UFSM e russos firmam convênio

Diário de Santa Maria, 15/04/2015, Chamada de Capa, Economia, Pág. 08.

 

 

Parceira foi oficializada na Feira Internacional, no Rio

O primeiro dia da Feira Internacional de Defesa e Segurança – LAAD, que ocorre até sexta-feira, no Rio de Janeiro, foi estratégico para os representantes de Santa Maria. O prefeito Cezar Schirmer (PMDB), acompanhado do secretário estadual de Desenvolvimento, Fábio Branco, estreitou laços para trazer novos investimentos para a cidade. Já o reitor da UFSM, Paulo Burmann, assinou um convênio com o governo russo que deve impulsionar a pesquisa e a inovação nos cursos da área da tecnologia.

Para culminar as tratativas que duravam anos, a UFSM oficializou o convênio com a empresa russa Open Joy-Stock. O documento assinado por Burmann e o diretor-geral da empresa, Yury Roy, chancela a parceria entre a Agência Espacial Europeia e a universidade.

Pelo convênio, uma área rural do campus receberá uma antena que captará sinais de uma constelação de satélites russos chamada Glonass. Esses sinais comunicarão a posição exata do satélite, o que é semelhante ao que ocorre no sistema norte-americano GPS. Projetado pelo antigo regime soviético, inicialmente, para uso militar, a tecnologia ainda precisa ser amplamente testada e melhorada.

– É disso que os russos precisam para incluir a América do Sul no mapa do Glonass – explica o professor do Centro de Tecnologia Renato Machado, que acompanhou a solenidade.

Para Burmann, o convênio marca o estreitamento especificamente entre a UFSM e o campo acadêmico do país russo:

– Nós já estamos em tratativas para fazer outros convênios com universidades russas, e este, em específico, beneficiará e muito os cursos criados recentemente na UFSM: Engenharia de Telecomunicações e Engenharia Aeroespacial.

Sinais para pesquisa

A contrapartida da Rússia para que a UFSM mantenha a antena permanentemente conectada à energia elétrica e à internet é a permissão de que os pesquisadores da universidade usem o sinal do Glonass para pesquisa.

– Podemos criar sistemas, principalmente na área de software, para captar e interpretar os sinais de georreferenciamento, inclusive combinando o Glonass com o GPS. O russo é, inclusive, mais preciso do que o norte-americano – explica Machado.

Dados brutos:
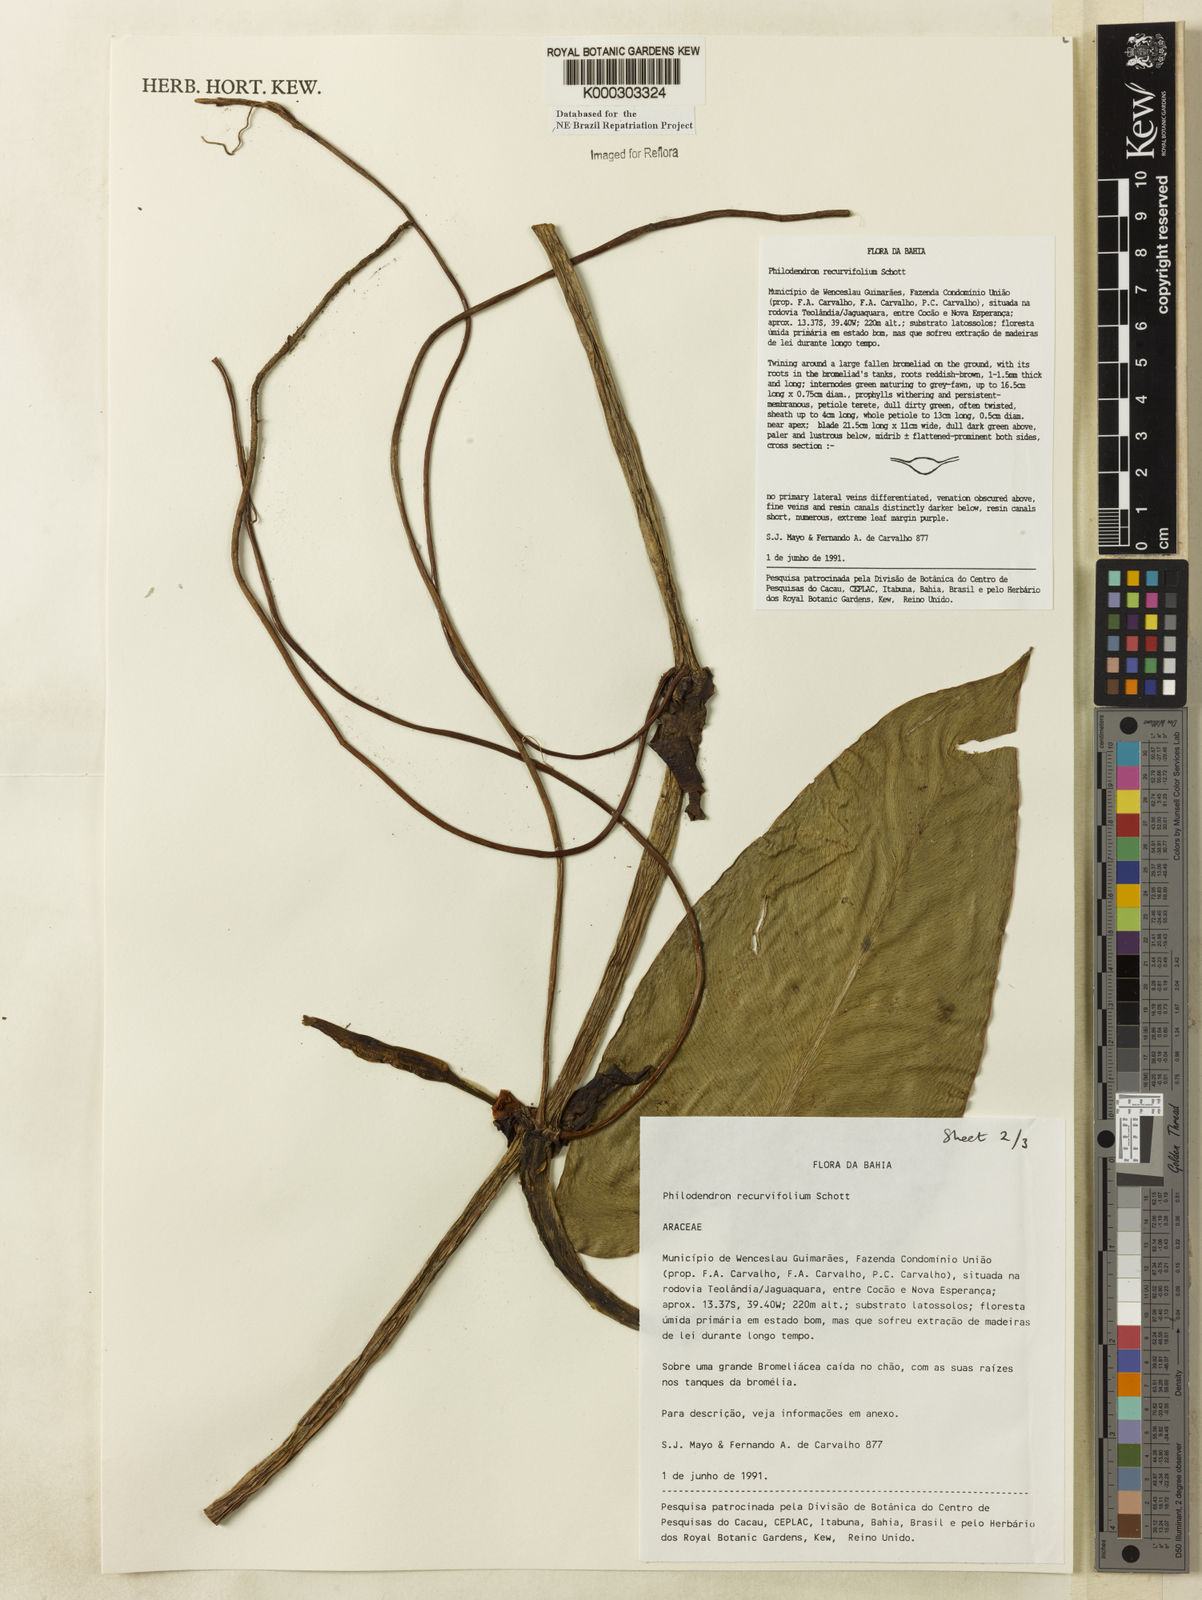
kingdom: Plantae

Questões:
1: Responda, com base no texto sobre o convênio da UFSM:
(a) Em que cidade ocorre a Feira Internacional de Defesa e Segurança – LAAD e até que dia ela vai?
(b) Segundo o reitor, quais cursos criados recentemente na UFSM serão beneficiados pelo convênio?
(c) Qual é a contrapartida da Rússia para que a UFSM mantenha a antena conectada à energia elétrica e à internet?
2: Transcreva do texto sobre o convênio da UFSM o trecho que começa em "Sinais para pesquisa" e segue até "Glonass para pesquisa.".

Gabarito:
1:
(a) No Rio de Janeiro, até sexta-feira.
(b) Engenharia de Telecomunicações e Engenharia Aeroespacial.
(c) A permissão para que os pesquisadores da universidade usem o sinal do Glonass para pesquisa.

2:
Sinais para pesquisa

A contrapartida da Rússia para que a UFSM mantenha a antena permanentemente conectada à energia elétrica e à internet é a permissão de que os pesquisadores da universidade usem o sinal do Glonass para pesquisa.